Despite this experience, the team found the in-practice Safe Surgeries training useful to inform them about good practice for healthcare access, in a format that was easier to understand than all the complex guidance out there.

Reflecting in particular on challenges around registering patients with no address, Sandra explained how her practice tried to strike a balance and prioritise access overall:

 “There is not a lot of clear guidance about what to do with people where there is difficulty putting an address down, so some practices use the surgery address… Usually most people have some sort of address, e.g. support centre, hostel, a friend, or someone they can put down, but I think it is quite a challenge to keep in touch with those patients to make sure you can contact them in an emergency.”

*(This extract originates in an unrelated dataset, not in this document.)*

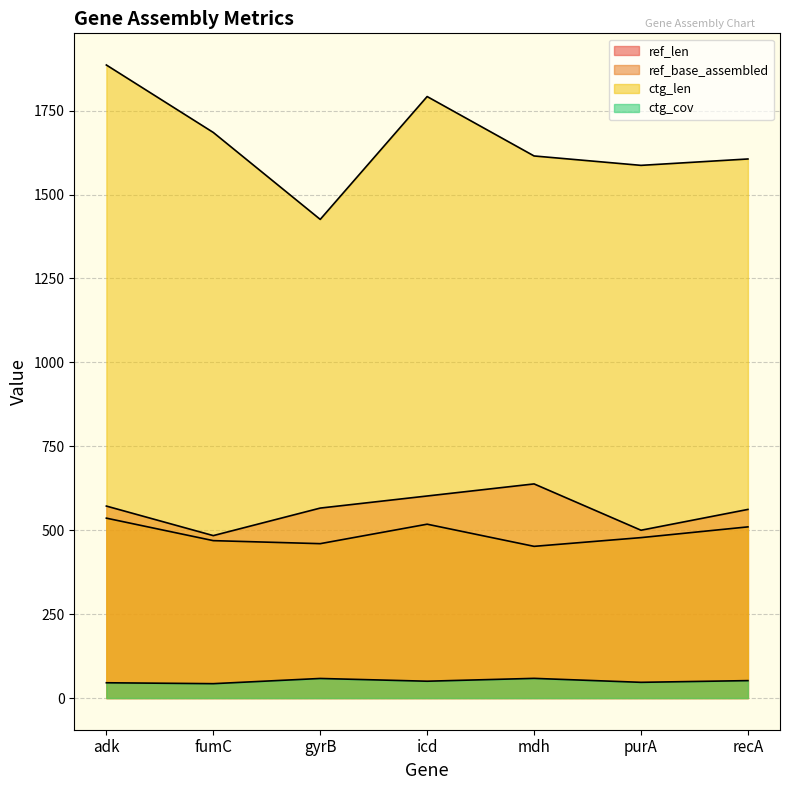

What is the average value of the ref_base_assembled series?

489.0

Sandra also underlined how valued good face-to-face interpreters were to her practice’s work:

“Having good face to face interpreters available is important to us. There is a big push towards more phone interpreting, which is good to have in emergencies but trickier in day to day consultations”.

In terms of registering patients without proof of ID or address documents, Sandra emphasised that her team had not found this difficult to implement at all:

“In fact I can’t recall an issue we’ve had with a patient, or when their not having produced ID at reception has caused a significant problem.”

In fact, as a Practice Manager she found that not insisting on document checks was beneficial not only to patients, but to her reception team too:

“It takes the pressure off receptionists, around checking documents and trying to verify IDs and entitlement: that’s not really their expertise and it’s quite a difficult position to put them in, to have these conversations, so I think our receptionists vastly prefer not having to deal with those issues.”